Nationwide's first quarter pre-tax profit dipped by a fifth as the country's biggest building society said that the finance industry was facing a tough time ahead because of fears of an economic slowdown and tighter lending rules that could squeeze the housing market.
The UK's biggest mortgage lender said that pre-tax profit was £322 million in the three months to the end of June, down from £401 million in the same period a year ago.
The lender stressed the two periods were "broadly consistent", after allowing for a £26m one-off gain this quarter and a one-off £100m gain for the same time past year.
This was partly because Nationwide changed its underwriting criteria for buy-to-let mortgages.
The largest mutual reported profits falls before tax of £322m, down from £401m in Q1 2017 and underlying profit before tax of £301m, also down from £368m in the same period a year ago.
"This, together with a softening of lending due to Stamp Duty and tax changes, led to a decline in buy-to-let".
Its Q1 results showed gross buy-to-let volumes at just under half last years' results at £0.8bn compared to £1.7bn in Q1 2016.
Chief executive Joe Garner said that while consumers were becoming more anxious about the United Kingdom outlook - which has turned gloomier as Brexit approaches - most did not see the fall-out from the European Union referendum affecting their access to borrowing.
The building society saw 202,000 new current accounts opened, up from 173,000 in the same period a year ago.

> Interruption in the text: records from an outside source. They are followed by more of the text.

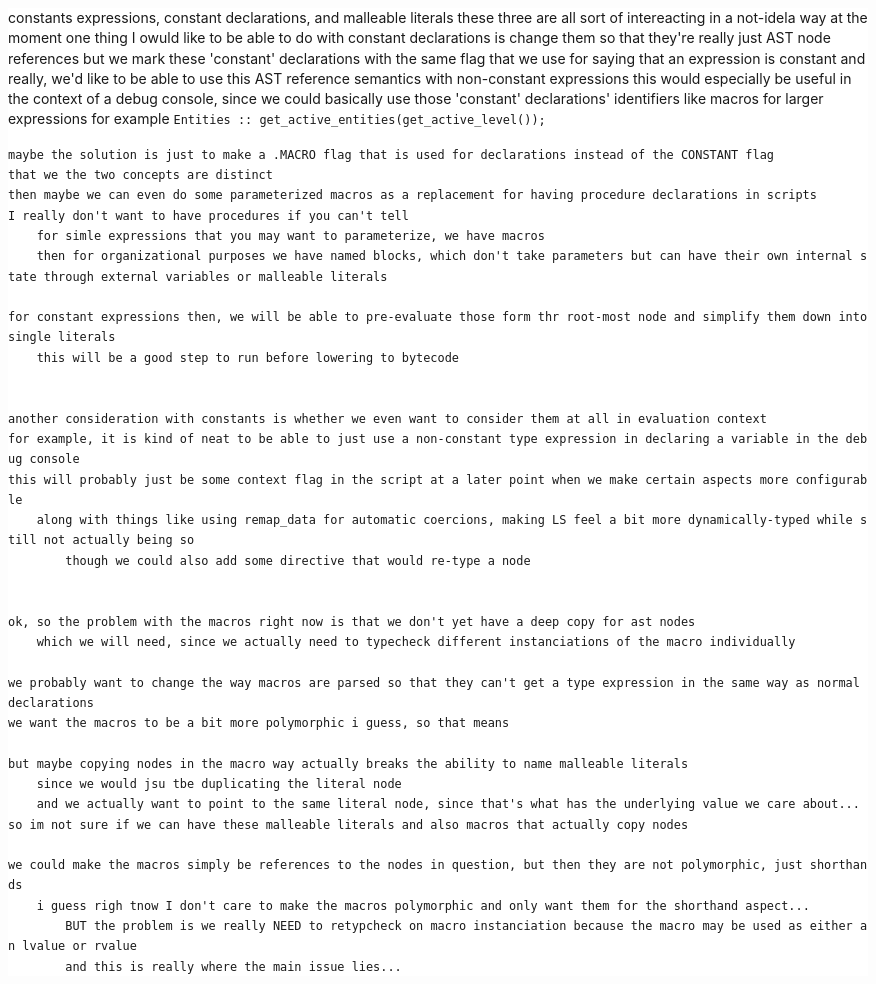 constants expressions, constant declarations, and malleable literals
    these three are all sort of intereacting in a not-idela way at the moment
    one thing I owuld like to be able to do with constant declarations is change them so that they're really just AST node references
    but we mark these 'constant' declarations with the same flag that we use for saying that an expression is constant
    and really, we'd like to be able to use this AST reference semantics with non-constant expressions
    this would especially be useful in the context of a debug console, since we could basically use those 'constant' declarations' identifiers like macros for larger expressions
    for example `Entities :: get_active_entities(get_active_level());`
    
    
    maybe the solution is just to make a .MACRO flag that is used for declarations instead of the CONSTANT flag
    that we the two concepts are distinct
    then maybe we can even do some parameterized macros as a replacement for having procedure declarations in scripts
    I really don't want to have procedures if you can't tell
        for simle expressions that you may want to parameterize, we have macros
        then for organizational purposes we have named blocks, which don't take parameters but can have their own internal state through external variables or malleable literals
    
    for constant expressions then, we will be able to pre-evaluate those form thr root-most node and simplify them down into single literals
        this will be a good step to run before lowering to bytecode
        
    
    another consideration with constants is whether we even want to consider them at all in evaluation context
    for example, it is kind of neat to be able to just use a non-constant type expression in declaring a variable in the debug console
    this will probably just be some context flag in the script at a later point when we make certain aspects more configurable
        along with things like using remap_data for automatic coercions, making LS feel a bit more dynamically-typed while still not actually being so
            though we could also add some directive that would re-type a node
    
    
    ok, so the problem with the macros right now is that we don't yet have a deep copy for ast nodes 
        which we will need, since we actually need to typecheck different instanciations of the macro individually
        
    we probably want to change the way macros are parsed so that they can't get a type expression in the same way as normal declarations
    we want the macros to be a bit more polymorphic i guess, so that means 
    
    but maybe copying nodes in the macro way actually breaks the ability to name malleable literals
        since we would jsu tbe duplicating the literal node
        and we actually want to point to the same literal node, since that's what has the underlying value we care about...
    so im not sure if we can have these malleable literals and also macros that actually copy nodes
    
    we could make the macros simply be references to the nodes in question, but then they are not polymorphic, just shorthands
        i guess righ tnow I don't care to make the macros polymorphic and only want them for the shorthand aspect...
            BUT the problem is we really NEED to retypcheck on macro instanciation because the macro may be used as either an lvalue or rvalue
            and this is really where the main issue lies...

Gross mortgage lending at the building society was £8.1bn for the quarter, down slightly on the £8.6bn it reported for the same period a year ago.
The lender said on Friday that although the British public had become less optimistic about the economic outlook, research conducted for its Brexit Consumer Support Panel showed the majority of consumers expect Britain's European Union exit to leave their ability to access credit unchanged.
"In a period of potentially prolonged economic uncertainty and persistently low interest rates Nationwide continues to invest in products and services to support the long-term needs of our members".